As development teams race to build out AI tools, it is becoming increasingly common to train algorithms on edge devices. Federated learning, a subset of distributed machine learning, is a relatively new approach that allows companies to improve their AI tools without explicitly accessing raw user data.
Conceived by Google in 2017, federated learning is a decentralized learning model through which algorithms are trained on edge devices. In regard to Google’s “on-device machine learning” approach, the search giant pushed their predictive text algorithm to Android devices, aggregated the data and sent a summary of the new knowledge back to a central server. To protect the integrity of the user data, this data was either delivered via homomorphic encryption or differential privacy, which is the practice of adding noise to the data in order to obfuscate the results.
Generally speaking, with federated learning, the AI algorithm is trained without ever recognizing any individual user’s specific data; in fact, the raw data never leaves the device itself. Only aggregated model updates are sent back. These model updates are then decrypted upon delivery to the central server. Test versions of the updated model are then sent back to select devices, and after this process is repeated thousands of times, the AI algorithm is significantly improved—all while never jeopardizing user privacy.

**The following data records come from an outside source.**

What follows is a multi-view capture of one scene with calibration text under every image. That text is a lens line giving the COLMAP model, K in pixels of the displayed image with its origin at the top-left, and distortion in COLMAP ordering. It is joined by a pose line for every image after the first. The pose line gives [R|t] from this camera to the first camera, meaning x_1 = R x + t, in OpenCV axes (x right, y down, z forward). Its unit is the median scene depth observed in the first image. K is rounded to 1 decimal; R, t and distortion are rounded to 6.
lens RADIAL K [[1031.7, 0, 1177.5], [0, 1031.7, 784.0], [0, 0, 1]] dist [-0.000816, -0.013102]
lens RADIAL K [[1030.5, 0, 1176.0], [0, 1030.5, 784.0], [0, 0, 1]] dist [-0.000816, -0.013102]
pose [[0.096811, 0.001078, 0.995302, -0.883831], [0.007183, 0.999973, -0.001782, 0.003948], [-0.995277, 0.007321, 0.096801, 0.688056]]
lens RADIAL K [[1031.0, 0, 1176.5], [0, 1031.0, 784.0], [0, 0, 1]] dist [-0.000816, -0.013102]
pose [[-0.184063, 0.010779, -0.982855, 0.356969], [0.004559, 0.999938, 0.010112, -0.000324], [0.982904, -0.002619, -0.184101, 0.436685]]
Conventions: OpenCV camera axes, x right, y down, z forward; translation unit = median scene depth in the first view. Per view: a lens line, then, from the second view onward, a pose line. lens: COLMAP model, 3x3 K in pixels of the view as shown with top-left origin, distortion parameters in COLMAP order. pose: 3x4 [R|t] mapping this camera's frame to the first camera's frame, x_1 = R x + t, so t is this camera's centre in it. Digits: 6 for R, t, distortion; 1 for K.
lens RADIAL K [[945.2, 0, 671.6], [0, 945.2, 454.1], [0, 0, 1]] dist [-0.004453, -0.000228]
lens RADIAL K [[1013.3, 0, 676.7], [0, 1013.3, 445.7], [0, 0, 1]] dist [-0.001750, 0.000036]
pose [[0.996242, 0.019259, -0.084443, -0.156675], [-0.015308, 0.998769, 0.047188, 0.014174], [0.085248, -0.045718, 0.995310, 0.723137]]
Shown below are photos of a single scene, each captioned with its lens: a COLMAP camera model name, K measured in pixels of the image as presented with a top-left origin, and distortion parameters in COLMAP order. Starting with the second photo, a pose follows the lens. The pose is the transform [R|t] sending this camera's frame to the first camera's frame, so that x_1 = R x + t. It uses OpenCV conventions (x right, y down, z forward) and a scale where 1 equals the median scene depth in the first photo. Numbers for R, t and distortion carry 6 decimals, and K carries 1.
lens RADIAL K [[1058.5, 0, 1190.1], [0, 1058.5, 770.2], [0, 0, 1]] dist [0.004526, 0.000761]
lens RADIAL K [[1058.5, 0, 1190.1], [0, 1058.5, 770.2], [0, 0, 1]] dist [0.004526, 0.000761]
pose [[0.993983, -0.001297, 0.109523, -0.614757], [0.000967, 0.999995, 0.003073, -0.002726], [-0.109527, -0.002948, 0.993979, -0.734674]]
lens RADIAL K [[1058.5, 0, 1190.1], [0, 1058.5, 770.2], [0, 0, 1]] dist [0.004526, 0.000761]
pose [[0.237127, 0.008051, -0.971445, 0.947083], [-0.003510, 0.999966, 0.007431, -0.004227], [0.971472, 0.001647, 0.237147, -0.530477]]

This technology is expected to make waves in the healthcare sector. For example, federated learning is currently being explored by medical start-up Owkin. Seeking to leverage patient data from several healthcare organizations, Owkin uses federated learning to build AI algorithms with data from various hospitals. This can have far-reaching effects, especially as it’s invaluable that hospitals are able to share disease progression data with each other while preserving the integrity of patient data and adhering to HIPAA regulations. By no means is healthcare the only sector employing this technology; federated learning will be increasingly used by autonomous car companies, smart cities, drones, and fintech organizations. Several other federated learning start-ups are coming to market, including Snips, S20.ai, and Xnor.ai, which was recently acquired by Apple.
Seeing as these AI algorithms are worth a great deal of money, it’s expected that these models will be a lucrative target for hackers. Nefarious actors will attempt to perform man-in-the-middle attacks. However, as mentioned earlier, by adding noise and aggregating data from various devices and then encrypting this aggregate data, companies can make things difficult for hackers.
Perhaps more concerning are attacks that poison the model itself. A hacker could conceivably compromise the model through his or her own device, or by taking over another user’s device on the network. Ironically, because federated learning aggregates the data from different devices and sends the encrypted summaries back to the central server, hackers who enter via a backdoor are given a degree of cover. Because of this, it is difficult, if not impossible, to identify where anomalies are located.
Bandwidth and Processing Limitations
Although on-device machine learning effectively trains algorithms without exposing raw user data, it does require a ton of local power and memory. Companies attempt to circumvent this by only training their AI algorithms on the edge when devices are idle, charging, or connected to Wi-Fi; however, this is a perpetual challenge.
The Impact of 5G
As 5G expands across the globe, edge devices will no longer be limited by bandwidth and processing speed constraints. According to a recent Nokia report, 4G base stations can support 100,000 devices per square kilometer; whereas, the forthcoming 5G stations will support up to 1 million devices in the same area. With enhanced mobile broadband and low latency, 5G will provide energy efficiency, while facilitating device-to-device communication (D2D). In fact, it is predicted that 5G will usher in a 10-100x increase in bandwidth and a 5-10x decrease in latency.
When 5G becomes more prevalent, we’ll experience faster networks, more endpoints, and a larger attack surface, which may attract an influx of DDoS attacks. Also, 5G comes with a slicing feature, which allows slices (virtual networks) to be easily created, modified, and deleted based on the needs of users. According to a research manuscript on the disruptive force of 5G, it remains to be seen whether this network slicing component will allay security concerns or bring a host of new problems.
To summarize, there are new concerns from both a privacy and a security perspective; however, the fact remains: 5G is ultimately a boon for federated learning.